OTHER TALKING POINTS:
CUTS TO MEDICAID
“There are no cuts to Medicaid,” said Sen. Pat Toomey (R., Pa.) “There are no cuts to Medicare. Nobody is disqualified from insurance.”
BUT: Medicare would be cut by $25 billion in fiscal 2018, and Medicaid would be cut by $179 billion, as a result of the bill because it would trigger automatic spending cuts under a pay-as-you-go budgeting law. Congress could waive that requirement with a bipartisan vote in the Senate. Medicare is an earned benefit – we have paid for it in our taxes and it should not be given away to the wealthy.
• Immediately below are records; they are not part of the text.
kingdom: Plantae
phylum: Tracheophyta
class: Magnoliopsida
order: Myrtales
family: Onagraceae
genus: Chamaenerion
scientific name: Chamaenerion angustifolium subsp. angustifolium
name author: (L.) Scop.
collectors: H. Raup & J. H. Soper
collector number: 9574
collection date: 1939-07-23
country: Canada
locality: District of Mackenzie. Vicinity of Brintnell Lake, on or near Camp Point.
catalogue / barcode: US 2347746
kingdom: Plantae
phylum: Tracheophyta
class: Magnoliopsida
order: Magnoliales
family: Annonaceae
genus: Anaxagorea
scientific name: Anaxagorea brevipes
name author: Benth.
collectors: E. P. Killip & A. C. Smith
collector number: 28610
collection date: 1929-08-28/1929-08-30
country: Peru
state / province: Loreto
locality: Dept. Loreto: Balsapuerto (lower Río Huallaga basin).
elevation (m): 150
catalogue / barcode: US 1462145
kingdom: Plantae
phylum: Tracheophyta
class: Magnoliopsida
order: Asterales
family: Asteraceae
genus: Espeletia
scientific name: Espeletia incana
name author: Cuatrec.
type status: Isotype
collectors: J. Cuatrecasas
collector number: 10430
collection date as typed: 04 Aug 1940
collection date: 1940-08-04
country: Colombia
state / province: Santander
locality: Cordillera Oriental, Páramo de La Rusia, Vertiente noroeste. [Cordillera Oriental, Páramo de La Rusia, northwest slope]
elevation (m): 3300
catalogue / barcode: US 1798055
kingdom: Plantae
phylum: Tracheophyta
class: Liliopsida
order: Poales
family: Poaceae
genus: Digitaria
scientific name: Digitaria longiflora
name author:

TAX CUTS FOR INDIVIDUALS EXPIRE IN 2025
“double standard” of permanent corporate tax cuts and temporary individual tax cuts.
The deficits brought on by this bill will have to be paid for by us, the taxpayers. We’ll be bailing out the government that gave so much away to tax-cheating corporations, and people who will now pay less for private jets, and other already-rich special interests.